Can you transcribe every line of the material below without changing anything?

--- Start MATERIAL PROVIDED ---

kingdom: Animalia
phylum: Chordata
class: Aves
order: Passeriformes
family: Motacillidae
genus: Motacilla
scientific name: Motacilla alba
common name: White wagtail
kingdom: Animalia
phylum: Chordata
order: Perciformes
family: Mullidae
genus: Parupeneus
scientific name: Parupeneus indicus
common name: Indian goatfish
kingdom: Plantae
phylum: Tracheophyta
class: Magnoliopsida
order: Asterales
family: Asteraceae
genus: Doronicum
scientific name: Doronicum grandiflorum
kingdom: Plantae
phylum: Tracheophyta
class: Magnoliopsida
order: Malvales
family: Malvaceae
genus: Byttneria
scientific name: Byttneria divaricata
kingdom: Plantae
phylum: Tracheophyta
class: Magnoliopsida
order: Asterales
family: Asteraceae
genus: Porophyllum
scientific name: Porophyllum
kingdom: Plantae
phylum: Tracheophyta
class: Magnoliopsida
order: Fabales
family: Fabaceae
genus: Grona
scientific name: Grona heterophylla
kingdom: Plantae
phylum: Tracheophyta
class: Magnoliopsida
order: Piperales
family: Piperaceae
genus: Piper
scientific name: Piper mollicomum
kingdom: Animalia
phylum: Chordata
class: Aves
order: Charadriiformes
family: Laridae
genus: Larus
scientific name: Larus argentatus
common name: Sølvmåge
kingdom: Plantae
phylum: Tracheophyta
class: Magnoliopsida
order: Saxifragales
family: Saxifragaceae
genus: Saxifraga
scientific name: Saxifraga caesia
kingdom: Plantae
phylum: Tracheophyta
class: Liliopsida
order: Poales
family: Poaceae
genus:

--- End MATERIAL PROVIDED ---

◆ **RESPONSE TO THIS TASK**
kingdom: Animalia
phylum: Chordata
class: Aves
order: Passeriformes
family: Motacillidae
genus: Motacilla
scientific name: Motacilla alba
common name: White wagtail
kingdom: Animalia
phylum: Chordata
order: Perciformes
family: Mullidae
genus: Parupeneus
scientific name: Parupeneus indicus
common name: Indian goatfish
kingdom: Plantae
phylum: Tracheophyta
class: Magnoliopsida
order: Asterales
family: Asteraceae
genus: Doronicum
scientific name: Doronicum grandiflorum
kingdom: Plantae
phylum: Tracheophyta
class: Magnoliopsida
order: Malvales
family: Malvaceae
genus: Byttneria
scientific name: Byttneria divaricata
kingdom: Plantae
phylum: Tracheophyta
class: Magnoliopsida
order: Asterales
family: Asteraceae
genus: Porophyllum
scientific name: Porophyllum
kingdom: Plantae
phylum: Tracheophyta
class: Magnoliopsida
order: Fabales
family: Fabaceae
genus: Grona
scientific name: Grona heterophylla
kingdom: Plantae
phylum: Tracheophyta
class: Magnoliopsida
order: Piperales
family: Piperaceae
genus: Piper
scientific name: Piper mollicomum
kingdom: Animalia
phylum: Chordata
class: Aves
order: Charadriiformes
family: Laridae
genus: Larus
scientific name: Larus argentatus
common name: Sølvmåge
kingdom: Plantae
phylum: Tracheophyta
class: Magnoliopsida
order: Saxifragales
family: Saxifragaceae
genus: Saxifraga
scientific name: Saxifraga caesia
kingdom: Plantae
phylum: Tracheophyta
class: Liliopsida
order: Poales
family: Poaceae
genus:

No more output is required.